For religious groups that are truly international such as the Catholic Church, this makes the provision of pastoral care in Bulgaria needlessly hampered by bureaucratic controls.

Another stipulation shelved was that only religious groups with adherents totaling more than one percent of Bulgaria’s population would be eligible for state subsidies. Under this criteria, only the Bulgarian Orthodox Church and Bulgaria’s Muslims would have qualified. Now, it seems a different formula will apply for state subsidies to all religious groups.

The proposed Bulgarian Law on Religious Denominations has also been amended to continue to allow anonymous foreign donations to religious groups within Bulgaria.

The reason Bulgaria’s parliament has started to move to limit and restrict religious activity is largely in reaction to the spread of radical Islam. However, not to be seen to be directly discriminating against Muslims, the Bulgarian authorities have by default restricted the activities of all minority faiths within Bulgaria, including Catholics and other Christian denominations as well as Jews.

Many see this latest legislative approach in the Bulgarian parliament as being wholly ineffective in curtailing the threat of Islamic terrorism, however, but a real threat to religious freedom in Bulgaria. Ironically, because of Muslim numbers in Bulgaria, the proposed law would have had a disproportionate effect not on Muslims but on smaller groups such as non-Orthodox Christians and Jews.

“We have repeatedly requested that the MPs behind the bill amend or remove the worst aspects of the law (but) without success,” Kostov said. “The proposed law represents a fundamental attack on freedom of religion in our country.”

The lack of progress nationally has meant that the proposed law’s opponents have taken their concerns to European bodies. As Kostov explained, “As the Parliament has not acted to protect the rights of minority religions, we were left with no option but to seek a review of this law’s compatibility with international law. We have directly called on the National Assembly to adjourn further votes on this legislation until this has taken place.”

With the assistance of ADF International, a global human rights organization, the coalition of Bulgarian churches represented by Kostov has appealed to the Secretary General of the Council of Europe to refer the proposed law to the Venice Commission. This is an advisory body of the Council of Europe on constitutional matters. It ensures that all Council of Europe Member States bring their legal structures and laws into line with accepted European standards. ADF International and its allies want the Venice Commission to carry out an urgent review of Bulgaria’s Law on Religious Denominations.

“The European Convention on Human Rights secures the right of the people of Bulgaria to worship freely without unjustified interference.

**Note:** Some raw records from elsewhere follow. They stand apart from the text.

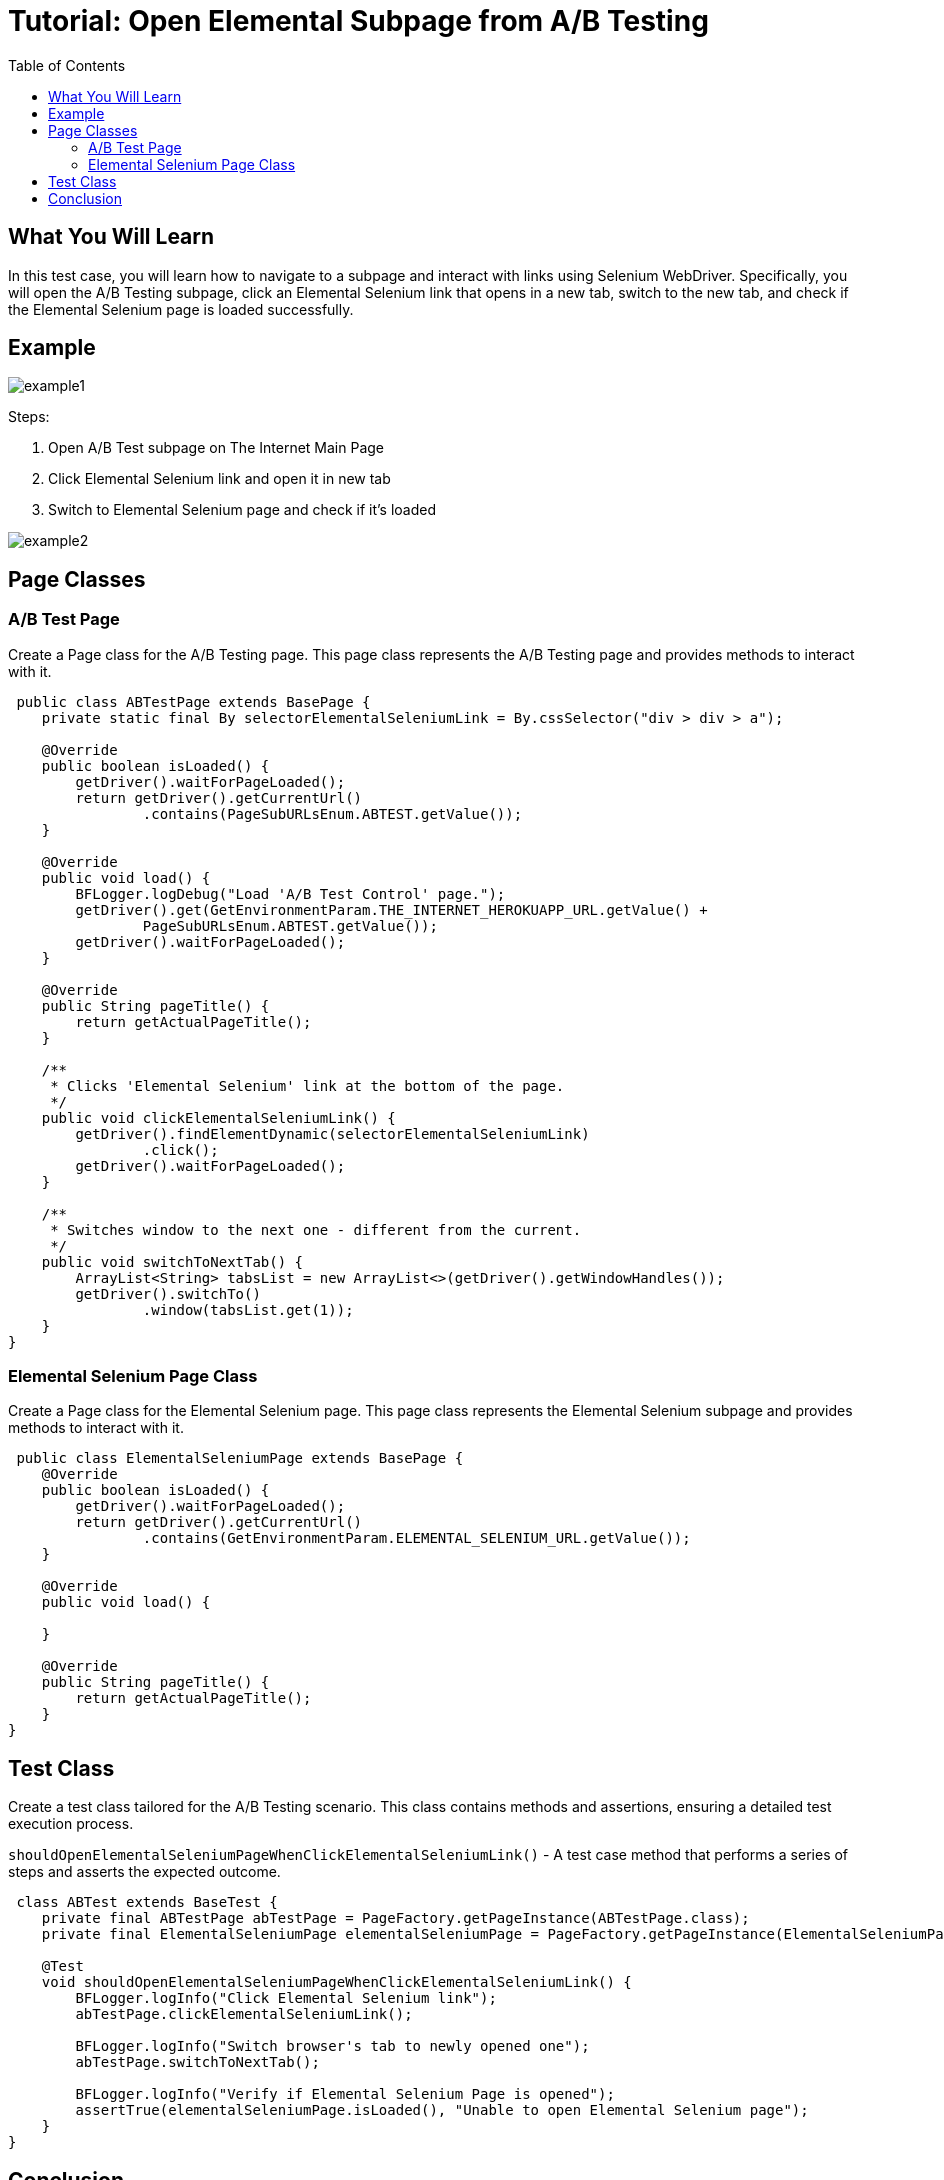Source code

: :toc: macro

= Tutorial: Open Elemental Subpage from A/B Testing

ifdef::env-github[]
:tip-caption: :bulb:
:note-caption: :information_source:
:important-caption: :heavy_exclamation_mark:
:caution-caption: :fire:
:warning-caption: :warning:
endif::[]

toc::[]
:idprefix:
:idseparator: -
:reproducible:
:source-highlighter: rouge
:listing-caption: Listing

== What You Will Learn

In this test case, you will learn how to navigate to a subpage and interact with links using Selenium WebDriver.
Specifically, you will open the A/B Testing subpage, click an Elemental Selenium link that opens in a new tab, switch to the new tab, and check if the Elemental Selenium page is loaded successfully.

== Example

image::images/example1.png[]

Steps:

1. Open A/B Test subpage on The Internet Main Page
2. Click Elemental Selenium link and open it in new tab
3. Switch to Elemental Selenium page and check if it's loaded

image::images/example2.png[]

== Page Classes

=== A/B Test Page

Create a Page class for the A/B Testing page.
This page class represents the A/B Testing page and provides methods to interact with it.

[source,java]
----
 public class ABTestPage extends BasePage {
    private static final By selectorElementalSeleniumLink = By.cssSelector("div > div > a");

    @Override
    public boolean isLoaded() {
        getDriver().waitForPageLoaded();
        return getDriver().getCurrentUrl()
                .contains(PageSubURLsEnum.ABTEST.getValue());
    }

    @Override
    public void load() {
        BFLogger.logDebug("Load 'A/B Test Control' page.");
        getDriver().get(GetEnvironmentParam.THE_INTERNET_HEROKUAPP_URL.getValue() +
                PageSubURLsEnum.ABTEST.getValue());
        getDriver().waitForPageLoaded();
    }

    @Override
    public String pageTitle() {
        return getActualPageTitle();
    }

    /**
     * Clicks 'Elemental Selenium' link at the bottom of the page.
     */
    public void clickElementalSeleniumLink() {
        getDriver().findElementDynamic(selectorElementalSeleniumLink)
                .click();
        getDriver().waitForPageLoaded();
    }

    /**
     * Switches window to the next one - different from the current.
     */
    public void switchToNextTab() {
        ArrayList<String> tabsList = new ArrayList<>(getDriver().getWindowHandles());
        getDriver().switchTo()
                .window(tabsList.get(1));
    }
}
----

=== Elemental Selenium Page Class

Create a Page class for the Elemental Selenium page.
This page class represents the Elemental Selenium subpage and provides methods to interact with it.

[source,java]
----
 public class ElementalSeleniumPage extends BasePage {
    @Override
    public boolean isLoaded() {
        getDriver().waitForPageLoaded();
        return getDriver().getCurrentUrl()
                .contains(GetEnvironmentParam.ELEMENTAL_SELENIUM_URL.getValue());
    }

    @Override
    public void load() {

    }

    @Override
    public String pageTitle() {
        return getActualPageTitle();
    }
}
----

== Test Class

Create a test class tailored for the A/B Testing scenario.
This class contains methods and assertions, ensuring a detailed test execution process.

`shouldOpenElementalSeleniumPageWhenClickElementalSeleniumLink()` - A test case method that performs a series of steps and asserts the expected outcome.

[source,java]
----
 class ABTest extends BaseTest {
    private final ABTestPage abTestPage = PageFactory.getPageInstance(ABTestPage.class);
    private final ElementalSeleniumPage elementalSeleniumPage = PageFactory.getPageInstance(ElementalSeleniumPage.class);

    @Test
    void shouldOpenElementalSeleniumPageWhenClickElementalSeleniumLink() {
        BFLogger.logInfo("Click Elemental Selenium link");
        abTestPage.clickElementalSeleniumLink();

        BFLogger.logInfo("Switch browser's tab to newly opened one");
        abTestPage.switchToNextTab();

        BFLogger.logInfo("Verify if Elemental Selenium Page is opened");
        assertTrue(elementalSeleniumPage.isLoaded(), "Unable to open Elemental Selenium page");
    }
}
----

== Conclusion

In this tutorial, we explored how to navigate web pages, interact with links, and manage multiple tabs using Selenium WebDriver.
You learned how to open the A/B Testing subpage, click an Elemental Selenium link that opens in a new tab, switch to the new tab, and verify if the Elemental Selenium page loaded successfully.




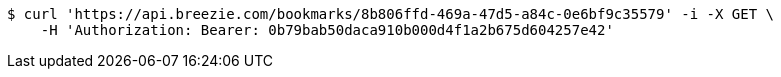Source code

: [source,bash]
----
$ curl 'https://api.breezie.com/bookmarks/8b806ffd-469a-47d5-a84c-0e6bf9c35579' -i -X GET \
    -H 'Authorization: Bearer: 0b79bab50daca910b000d4f1a2b675d604257e42'
----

This request calls for urgent attention to the proposed Bulgarian law,” said Lorcán Price, legal counsel for ADF International.

“This latest proposed law will interfere with the right of Bulgarian churches to conduct their business without burdensome regulation and restrictions. Nobody should be deprived of the fundamental right to religious freedom. As the European Court of Human Rights has ruled in the past, the government should not engage in ‘picking favorites’ when it comes to churches,” Price said.